Take yoga, for example.
"Since my first-year students had two exams this week, I thought yoga would be a good way to unwind," said Ashley Hyatt, WCU assistant professor of physical therapy. "I had seen other people post things about doing virtual workouts and thought it would be a good idea for us."
So she made arrangements, found a volunteer to lead a class and scheduled a session in the increasingly familiar online platform, Zoom.
"It was awesome. I think about 30 people were there, three being faculty," Hyatt said. "I just think the group virtual workouts are a great way for students and faculty to see one another and feel like we are in this together."

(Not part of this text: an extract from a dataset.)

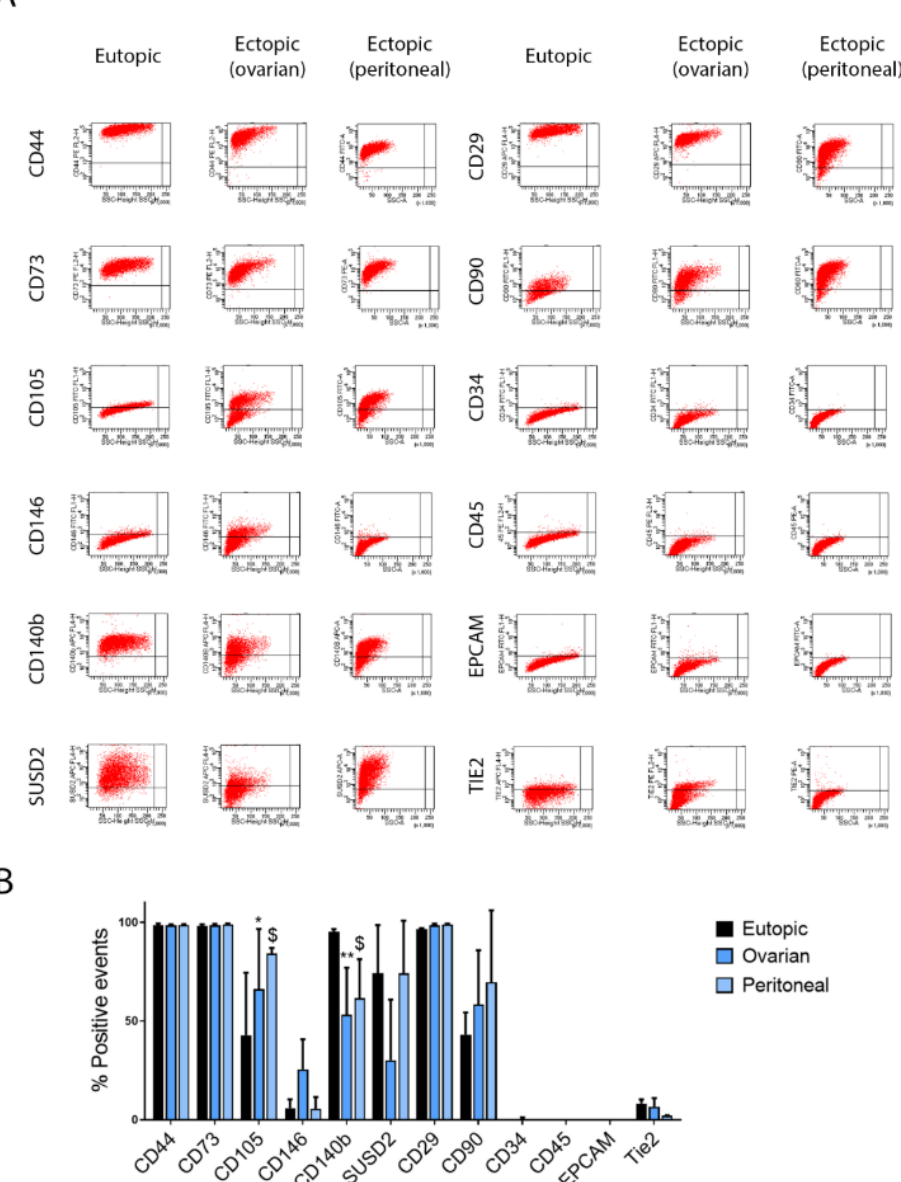
Figure 1. Expression of mesenchymal, hematopoietic, endometriotic, epithelial and endothelial markers by human eutopic and ectopic E-MSCs. Representative FACS analysis ( A ) and quantification ( B ) of eutopic and ectopic (both ovarian and peritoneal) E-MSCs lines for the expression of mesenchymal (CD44, CD73, CD90, CD29, CD105, CD146), hematopoietic (CD45, CD34), endometriotic (SUSD2, CD140b), epithelial (EPCAM) and endothelial (TIE2) markers. Analyses were performed on every cell line used in the study between passage 1 and 2. Data are shown as mean ± SD of all the tested lines: eutopic ( n = 3), ovarian ( n = 6) and peritoneal ( n = 3) ectopic E-MSCs. P: p -value; * = p < 0.05, ** = p < 0.01 (ovarian vs. eutopic); $ = p < 0.05 (peritoneal vs. eutopic).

Hyatt said more yoga is planned, as well as some cardio and weight-strengthening classes for College of Health and Human Sciences folks.
Her colleague Chad Hallyburton, an assistant professor in WCU's environmental health sciences program, is a yoga instructor and has established a weekly schedule for free yoga sessions via Facebook Live.
"These classes are open to everyone and I've had folks from as far away as Michigan join in," he said. "People can access them through the Facebook page 'Centering Yoga LLC, with Chad Hallyburton'."
Hallyburton added that a yoga mat is helpful, but all anyone needs beyond internet access is a space on the floor and comfortable clothes.
At its core, WCU's College of Health and Human Sciences is about human connections, health and wellness and caring, said Doug Keskula, professor and dean of the college.
"I am so impressed and grateful for the creative ways our faculty, students and staff are finding to maintain, even strengthen, our sense of community during these challenging times," Keskula said. "It is critical for us all to maintain healthy lifestyles as we adjust to the changes in our world. We never want members of our WCU community to feel isolated or alone."